11/18/2013 - 05:33

Los pobres, iluminando su propio camino

Los patrones globales del consumo están empezando a superar la capacidad del planeta tanto en la producción de recursos como en el mantenimiento de un balance climático— pero el supuesto progreso económico depende de la perpetuación de los patrones de consumo insostenibles. Entretanto, el consumo es de amplia variedad en cada país: algunas naciones son caracterizadas por la pobreza extrema y otras por la riqueza que acapara los recursos. Esta serie de problemas sólo puede empeorar por causa del modelo de desarrollo en el que los países empobrecidos aspiran a los niveles de consumo de los países desarrollados. Lo que se necesita en realidad es que la totalidad del consumo sea limitada a niveles consistentes con la capacidad del planeta para sostener la vida humana.

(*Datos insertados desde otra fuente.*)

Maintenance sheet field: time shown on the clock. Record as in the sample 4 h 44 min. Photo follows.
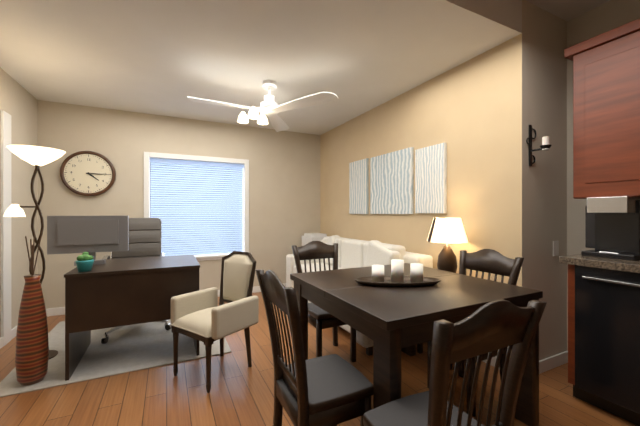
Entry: 4 h 15 min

El consumo en los países desarrollados claramente debe disminuir, pero si eso sucediera, los consumidores tendrían que entender el costo real de lo que consumen (costo que incluye las emisiones de carbono). El sistema económico del mundo rico fracasa miserablemente en la comunicación de los costos. Todo, desde el régimen del comercio global hasta los grandes presupuestos corporativos de mercadotecnia, suscita más consumo. En Estados Unidos, por mencionar un ejemplo, los teléfonos móviles se reemplazan en promedio cada 21 meses y los aparatos electrónicos son los  mayores contribuidores a las emisiones de gases de efecto invernadero. Es preocupante que los patrones de consumo en los países en vías de desarrollo parezcan seguir las tendencias establecidas en el mundo desarrollado. China, por ejemplo, antes conocida como la tierra de las bicicletas, se ha vuelto el mayor mercado mundial para automóviles y está pagando el precio con la contaminación del aire y los embotellamientos.

Por ende, el alto consumo no representa el mejor camino hacia el desarrollo económico y la erradicación de la pobreza. Y tal vez la mitigación climática sí representa dicho camino. La economía energética actual está mayormente centrada en unos cuantos países productores de petróleo y en otros pocos con grandes intereses en el proceso de refinamiento, distribución y demás. Si el orden global económico dependiese de la energía sostenible en vez de los combustibles fósiles, la producción energética sería distribuida ampliamente y la energía se consumiría cerca de donde se produjese. Esto eliminaría a muchos de los intermediarios y especuladores, permitiendo así el control local y la creación de las oportunidades locales para mejorar las condiciones de vida. El uso generalizado de las tecnologías renovables energéticas tales como las bombas y lámparas solares tiene la posibilidad de transformar las regiones pobres del mundo.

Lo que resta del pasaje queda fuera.